3 The jury found Cervin not guilty of first degree murder but guilty of second degree murder as a lesser included offense. The jury found true the gang and firearm allegations. The trial court sentenced him to 15 years to life for second degree murder and 25 years to life for the firearm enhancement. The court also sentenced him to 10 years for the gang enhancement but stayed the sentence pursuant to section 654. Cervin appealed and we affirmed the judgment in an unpublished opinion. (See People v. Cervin (Mar. 27, 2012, C060848) [nonpub. opn.].) In 2020, Cervin petitioned for resentencing pursuant to section 1172.6, arguing he could no longer be convicted of second degree murder given the legislative changes to murder liability. The trial court issued an order to show cause. The parties submitted the trial record as evidence for the court to consider in deciding the petition. Prior to deciding the merits, the trial court requested briefing on the requirements for aiding and abetting implied malice murder. Cervin argued that the only life- endangering act in this case “is the act of firing the gun.” At a hearing on this issue, the court said to defense counsel: “There could be acts that the direct aider and abettor participated in that lead to the life endangering act itself of the acts of the shooter, the perpetrator? [¶] . . . [¶] So the actus reus includes whatever acts plural, not one act, constitute aiding the commission of the life endangering act, one act. [¶] Life endangering act. In this case I totally agree with you. The act is pulling a gun and firing it at [M.G.] That’s the life endangering act. The question for me is, is Mr. Cervin a direct aider and abettor?” The trial court ultimately concluded Cervin was still guilty beyond a reasonable doubt of implied malice murder based on an aiding and abetting theory.
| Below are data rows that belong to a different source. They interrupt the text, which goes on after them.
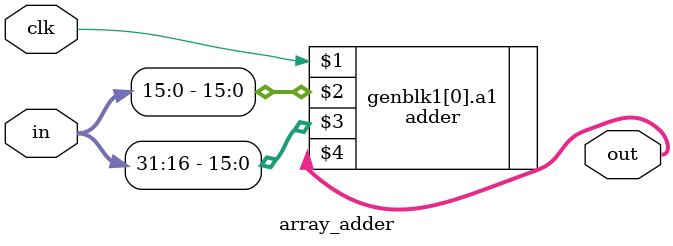
<source format=v>
module array_adder #(parameter N=2)(clk, in, out);

input [16*N-1:0] in;
input clk;
output  [8*N-1:0] out;

genvar i;

	generate 
   		for (i = 0; i < 16*N; i = i + 32) 
		begin
			adder #(16) a1 (clk, in[i+15:i], in[i+31:i+16], out[((i+32)/2)-1:((i+32)/2)-16]);
   		end 
	endgenerate	

endmodule

</source>
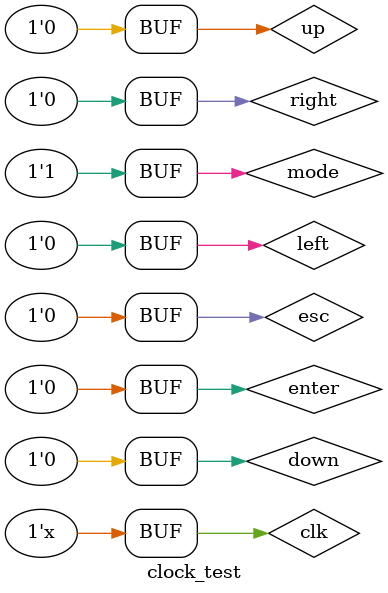
<source format=v>
`timescale 1us / 1ns


module clock_test;

	// Inputs
	reg up;
	reg down;
	reg left;
	reg right;
	reg enter;
	reg esc;
	reg clk;
	reg mode;

	// Outputs
	wire [47:0] out;
	wire norm;
	wire [6:0] hour;
	wire [6:0] min;
	wire [6:0] sec;
	wire carry_out;

	// Instantiate the Unit Under Test (UUT)
	clock uut (
		.up(up), 
		.down(down), 
		.left(left), 
		.right(right), 
		.enter(enter), 
		.esc(esc), 
		.clk(clk), 
		.mode(mode), 
		.out(out), 
		.norm(norm), 
		.hour(hour), 
		.min(min), 
		.sec(sec), 
		.carry_out(carry_out)
	);

	initial begin
		// Initialize Inputs
		up = 0;
		down = 0;
		left = 0;
		right = 0;
		enter = 0;
		esc = 0;
		clk = 0;
		mode = 1;

		// Wait 100 ns for global reset to finish
		#10000 enter = 1;
		#1000 enter = 0;
		#1000 up = 1;
		#100 up = 0;
		#1000 up = 1;
		#100 up = 0;
		#1000 up = 1;
		#100 up = 0;
		#1000 left = 1;
		#100 left = 0;
		#1000 up = 1;
		#100 up = 0;
		#1000 up = 1;
		#100 up = 0;
		#1000 down = 1;
		#100 down = 0;
 		#1000 left = 1;
		#100 left = 0;
		#1000 down = 1;
		#100 down = 0;
		#1000 down = 1;
		#100 down = 0;
		#1000 up = 1;
		#100 up = 0;
       
		// Add stimulus here
		

	end
	
	always begin
		#0.5 clk = ~clk;
	end
      
endmodule


</source>
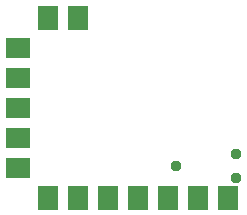
<source format=gbs>
G04 DipTrace 2.4.0.2*
%IN2dB-bBLE.gbs*%
%MOIN*%
%ADD36C,0.0374*%
%ADD52R,0.0685X0.0816*%
%ADD54R,0.0816X0.0685*%
%FSLAX44Y44*%
G04*
G70*
G90*
G75*
G01*
%LNBotMask*%
%LPD*%
D54*
X3937Y8937D3*
Y7937D3*
Y6937D3*
Y5937D3*
Y4937D3*
D52*
X4937Y9937D3*
X5937D3*
X6937Y3937D3*
X7937D3*
X8937D3*
X4937D3*
X5937D3*
X9937D3*
X10937D3*
D36*
X9184Y4988D3*
X11184Y5388D3*
Y4588D3*
M02*

</source>
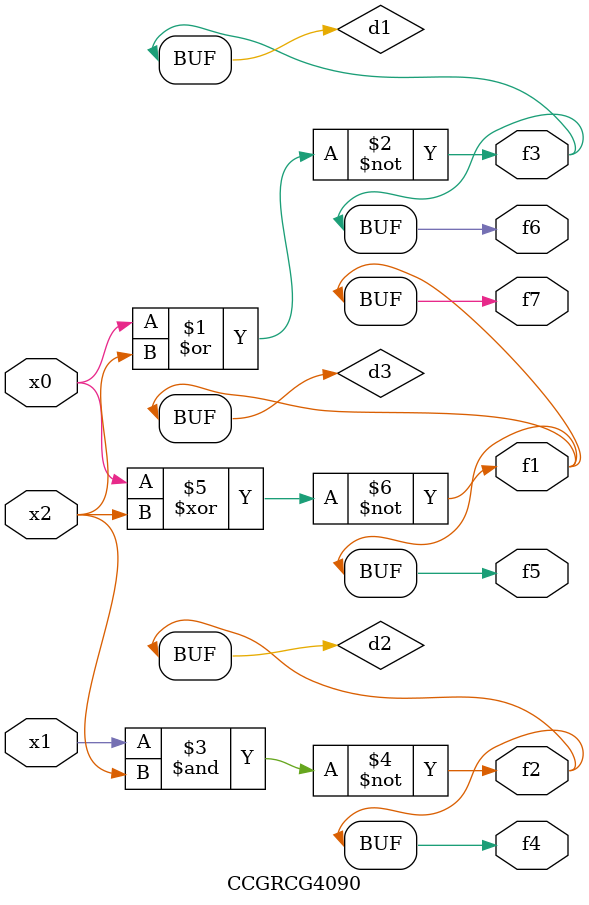
<source format=v>
module CCGRCG4090(
	input x0, x1, x2,
	output f1, f2, f3, f4, f5, f6, f7
);

	wire d1, d2, d3;

	nor (d1, x0, x2);
	nand (d2, x1, x2);
	xnor (d3, x0, x2);
	assign f1 = d3;
	assign f2 = d2;
	assign f3 = d1;
	assign f4 = d2;
	assign f5 = d3;
	assign f6 = d1;
	assign f7 = d3;
endmodule

</source>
In issuing its decision, the court cited repeatedly to our decision in People v. Powell (2021) 63 Cal.App.5th 689 (Powell). The court explained: “[D]irect aiding and abetting is based on the combined actus reus of the participants and the aider and abettor’s own mens rea. [¶] In the context of implied malice, the actus reus required of the perpetrator

4 is the commission of a life endangering act.